▶ _풀어볼 문제_
"[3]Ichwan, M., Dewi, I."이 들어 있는 줄부터 목록의 마지막 줄까지, 두 줄 모두 포함해 한 글자도 바꾸지 말고 그대로 옮겨 적으세요.
= = =
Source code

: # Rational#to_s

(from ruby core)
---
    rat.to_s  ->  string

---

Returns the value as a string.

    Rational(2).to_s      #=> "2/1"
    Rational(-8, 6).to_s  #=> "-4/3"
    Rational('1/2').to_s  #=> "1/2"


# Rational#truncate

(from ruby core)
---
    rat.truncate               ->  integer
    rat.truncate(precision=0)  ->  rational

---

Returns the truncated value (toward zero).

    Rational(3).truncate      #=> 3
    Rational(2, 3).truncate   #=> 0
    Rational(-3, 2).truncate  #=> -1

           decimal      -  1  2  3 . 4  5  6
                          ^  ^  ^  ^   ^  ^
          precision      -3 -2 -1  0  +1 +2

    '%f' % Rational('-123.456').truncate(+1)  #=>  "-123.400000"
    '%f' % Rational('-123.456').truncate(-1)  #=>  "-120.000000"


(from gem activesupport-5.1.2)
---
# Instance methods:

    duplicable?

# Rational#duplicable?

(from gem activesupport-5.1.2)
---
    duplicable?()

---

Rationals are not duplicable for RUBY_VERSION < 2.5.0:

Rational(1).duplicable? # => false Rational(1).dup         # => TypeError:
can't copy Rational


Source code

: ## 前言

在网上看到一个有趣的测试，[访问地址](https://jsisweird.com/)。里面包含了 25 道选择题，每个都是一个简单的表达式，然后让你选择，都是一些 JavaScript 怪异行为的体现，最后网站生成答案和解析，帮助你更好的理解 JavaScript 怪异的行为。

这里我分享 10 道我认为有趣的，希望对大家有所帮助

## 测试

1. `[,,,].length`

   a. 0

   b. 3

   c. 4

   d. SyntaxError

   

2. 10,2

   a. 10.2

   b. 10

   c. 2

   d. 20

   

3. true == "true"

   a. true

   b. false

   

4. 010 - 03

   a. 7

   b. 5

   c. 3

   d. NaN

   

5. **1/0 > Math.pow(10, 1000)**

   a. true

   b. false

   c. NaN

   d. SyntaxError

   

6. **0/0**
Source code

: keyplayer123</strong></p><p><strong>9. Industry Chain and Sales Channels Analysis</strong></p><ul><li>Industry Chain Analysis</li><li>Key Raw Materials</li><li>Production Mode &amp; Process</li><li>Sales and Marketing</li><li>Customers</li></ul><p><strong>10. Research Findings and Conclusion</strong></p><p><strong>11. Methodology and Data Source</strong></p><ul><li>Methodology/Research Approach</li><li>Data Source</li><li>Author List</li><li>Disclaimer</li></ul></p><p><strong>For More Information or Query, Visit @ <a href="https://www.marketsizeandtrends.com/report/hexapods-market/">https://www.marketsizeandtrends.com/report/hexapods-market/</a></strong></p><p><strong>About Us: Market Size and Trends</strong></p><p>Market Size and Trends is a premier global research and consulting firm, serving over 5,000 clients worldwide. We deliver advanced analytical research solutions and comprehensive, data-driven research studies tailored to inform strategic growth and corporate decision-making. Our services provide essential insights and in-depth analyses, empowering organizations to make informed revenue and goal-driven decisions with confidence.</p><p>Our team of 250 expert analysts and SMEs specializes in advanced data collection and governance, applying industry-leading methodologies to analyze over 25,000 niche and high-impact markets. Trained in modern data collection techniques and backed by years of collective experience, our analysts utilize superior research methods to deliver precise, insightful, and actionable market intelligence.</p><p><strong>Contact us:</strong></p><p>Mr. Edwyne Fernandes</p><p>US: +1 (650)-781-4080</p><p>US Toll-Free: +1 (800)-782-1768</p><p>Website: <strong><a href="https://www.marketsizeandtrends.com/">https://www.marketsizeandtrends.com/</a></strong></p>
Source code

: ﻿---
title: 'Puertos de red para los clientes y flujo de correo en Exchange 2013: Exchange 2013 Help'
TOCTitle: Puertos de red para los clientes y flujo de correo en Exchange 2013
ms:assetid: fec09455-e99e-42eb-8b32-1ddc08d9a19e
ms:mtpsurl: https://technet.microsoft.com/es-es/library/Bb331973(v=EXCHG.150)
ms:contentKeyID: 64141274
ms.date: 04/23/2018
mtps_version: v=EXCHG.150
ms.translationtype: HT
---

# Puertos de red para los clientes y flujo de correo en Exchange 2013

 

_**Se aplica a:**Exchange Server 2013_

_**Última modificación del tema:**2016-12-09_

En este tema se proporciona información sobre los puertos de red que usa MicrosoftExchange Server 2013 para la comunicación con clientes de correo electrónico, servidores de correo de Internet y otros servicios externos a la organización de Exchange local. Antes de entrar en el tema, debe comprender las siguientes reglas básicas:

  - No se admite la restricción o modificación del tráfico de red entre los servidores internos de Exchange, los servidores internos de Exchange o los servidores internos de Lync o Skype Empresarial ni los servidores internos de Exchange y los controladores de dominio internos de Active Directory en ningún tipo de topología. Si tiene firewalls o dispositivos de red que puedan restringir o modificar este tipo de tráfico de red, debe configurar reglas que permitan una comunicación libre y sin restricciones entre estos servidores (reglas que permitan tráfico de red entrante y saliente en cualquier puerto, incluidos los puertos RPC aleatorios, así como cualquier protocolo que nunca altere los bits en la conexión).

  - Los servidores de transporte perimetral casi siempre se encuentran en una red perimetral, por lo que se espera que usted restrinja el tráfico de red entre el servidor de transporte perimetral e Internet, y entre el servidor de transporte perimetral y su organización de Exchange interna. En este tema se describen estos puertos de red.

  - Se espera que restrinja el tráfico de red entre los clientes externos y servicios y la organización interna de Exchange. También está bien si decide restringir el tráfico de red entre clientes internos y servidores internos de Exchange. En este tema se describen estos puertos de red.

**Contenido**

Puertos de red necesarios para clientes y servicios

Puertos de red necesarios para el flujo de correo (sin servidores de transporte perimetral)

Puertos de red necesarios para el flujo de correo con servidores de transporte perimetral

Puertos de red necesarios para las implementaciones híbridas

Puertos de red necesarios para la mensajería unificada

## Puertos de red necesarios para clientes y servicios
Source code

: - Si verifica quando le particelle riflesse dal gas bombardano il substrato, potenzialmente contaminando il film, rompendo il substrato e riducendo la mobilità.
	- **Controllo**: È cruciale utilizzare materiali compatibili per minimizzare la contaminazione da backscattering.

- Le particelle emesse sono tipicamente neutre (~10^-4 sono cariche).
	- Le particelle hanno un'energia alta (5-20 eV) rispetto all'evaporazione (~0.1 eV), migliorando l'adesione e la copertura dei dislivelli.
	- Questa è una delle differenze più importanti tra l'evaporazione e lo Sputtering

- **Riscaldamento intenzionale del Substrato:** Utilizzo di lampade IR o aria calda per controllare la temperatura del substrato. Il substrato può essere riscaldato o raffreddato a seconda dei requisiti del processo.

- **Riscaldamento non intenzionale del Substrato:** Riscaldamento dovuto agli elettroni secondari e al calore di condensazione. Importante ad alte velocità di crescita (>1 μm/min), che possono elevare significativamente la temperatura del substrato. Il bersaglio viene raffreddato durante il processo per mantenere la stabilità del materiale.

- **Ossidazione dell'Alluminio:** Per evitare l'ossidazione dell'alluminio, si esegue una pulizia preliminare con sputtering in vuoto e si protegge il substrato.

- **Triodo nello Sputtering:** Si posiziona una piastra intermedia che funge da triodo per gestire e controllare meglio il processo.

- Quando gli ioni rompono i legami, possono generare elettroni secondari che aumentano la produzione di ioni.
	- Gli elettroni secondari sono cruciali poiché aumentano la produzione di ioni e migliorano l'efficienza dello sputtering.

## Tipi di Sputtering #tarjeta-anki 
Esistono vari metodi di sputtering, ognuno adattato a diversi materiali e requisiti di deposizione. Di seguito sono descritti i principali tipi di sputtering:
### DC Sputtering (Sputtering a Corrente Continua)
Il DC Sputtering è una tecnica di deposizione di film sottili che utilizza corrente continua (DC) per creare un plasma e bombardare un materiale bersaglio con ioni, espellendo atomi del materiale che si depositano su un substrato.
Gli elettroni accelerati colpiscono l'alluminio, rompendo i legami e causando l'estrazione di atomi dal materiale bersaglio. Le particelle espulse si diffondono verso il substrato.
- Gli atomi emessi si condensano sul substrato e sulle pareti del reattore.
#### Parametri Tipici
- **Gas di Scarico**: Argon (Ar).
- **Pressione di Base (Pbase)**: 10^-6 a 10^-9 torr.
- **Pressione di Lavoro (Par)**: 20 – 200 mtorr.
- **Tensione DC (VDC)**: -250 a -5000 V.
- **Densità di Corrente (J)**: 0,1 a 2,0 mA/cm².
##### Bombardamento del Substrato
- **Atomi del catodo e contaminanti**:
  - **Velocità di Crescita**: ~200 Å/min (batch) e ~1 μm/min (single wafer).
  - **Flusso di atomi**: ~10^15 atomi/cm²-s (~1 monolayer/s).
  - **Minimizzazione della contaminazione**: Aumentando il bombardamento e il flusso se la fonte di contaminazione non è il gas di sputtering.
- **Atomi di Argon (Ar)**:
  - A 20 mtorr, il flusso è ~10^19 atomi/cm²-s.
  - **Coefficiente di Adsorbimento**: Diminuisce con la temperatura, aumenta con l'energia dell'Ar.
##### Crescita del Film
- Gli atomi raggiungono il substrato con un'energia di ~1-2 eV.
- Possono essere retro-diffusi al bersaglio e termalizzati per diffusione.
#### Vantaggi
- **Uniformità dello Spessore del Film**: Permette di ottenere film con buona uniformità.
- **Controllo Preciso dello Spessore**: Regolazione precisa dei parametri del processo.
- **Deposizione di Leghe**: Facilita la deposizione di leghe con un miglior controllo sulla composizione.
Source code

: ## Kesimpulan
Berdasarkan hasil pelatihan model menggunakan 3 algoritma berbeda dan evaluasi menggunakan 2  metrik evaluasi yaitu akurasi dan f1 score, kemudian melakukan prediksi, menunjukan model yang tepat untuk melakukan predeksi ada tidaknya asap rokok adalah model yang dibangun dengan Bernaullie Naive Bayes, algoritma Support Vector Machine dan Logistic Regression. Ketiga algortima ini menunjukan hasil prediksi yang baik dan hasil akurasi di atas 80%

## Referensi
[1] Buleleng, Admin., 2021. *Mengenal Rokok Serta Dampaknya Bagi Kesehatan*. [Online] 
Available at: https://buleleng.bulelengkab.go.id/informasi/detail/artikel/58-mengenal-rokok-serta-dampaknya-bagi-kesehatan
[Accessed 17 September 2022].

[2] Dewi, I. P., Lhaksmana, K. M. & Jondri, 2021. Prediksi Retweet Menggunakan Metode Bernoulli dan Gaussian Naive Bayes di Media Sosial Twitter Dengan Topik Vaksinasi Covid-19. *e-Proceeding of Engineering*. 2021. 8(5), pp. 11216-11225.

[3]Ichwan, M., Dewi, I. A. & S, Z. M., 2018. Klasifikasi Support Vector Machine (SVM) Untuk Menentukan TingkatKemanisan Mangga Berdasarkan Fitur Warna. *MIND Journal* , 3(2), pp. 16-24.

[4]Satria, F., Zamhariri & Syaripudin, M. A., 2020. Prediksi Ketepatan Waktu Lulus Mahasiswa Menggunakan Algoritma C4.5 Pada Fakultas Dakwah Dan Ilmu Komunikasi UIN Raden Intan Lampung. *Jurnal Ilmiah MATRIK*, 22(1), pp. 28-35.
= = =
▶ _답변_
[3]Ichwan, M., Dewi, I. A. & S, Z. M., 2018. Klasifikasi Support Vector Machine (SVM) Untuk Menentukan TingkatKemanisan Mangga Berdasarkan Fitur Warna. *MIND Journal* , 3(2), pp. 16-24.

[4]Satria, F., Zamhariri & Syaripudin, M. A., 2020. Prediksi Ketepatan Waktu Lulus Mahasiswa Menggunakan Algoritma C4.5 Pada Fakultas Dakwah Dan Ilmu Komunikasi UIN Raden Intan Lampung. *Jurnal Ilmiah MATRIK*, 22(1), pp. 28-35.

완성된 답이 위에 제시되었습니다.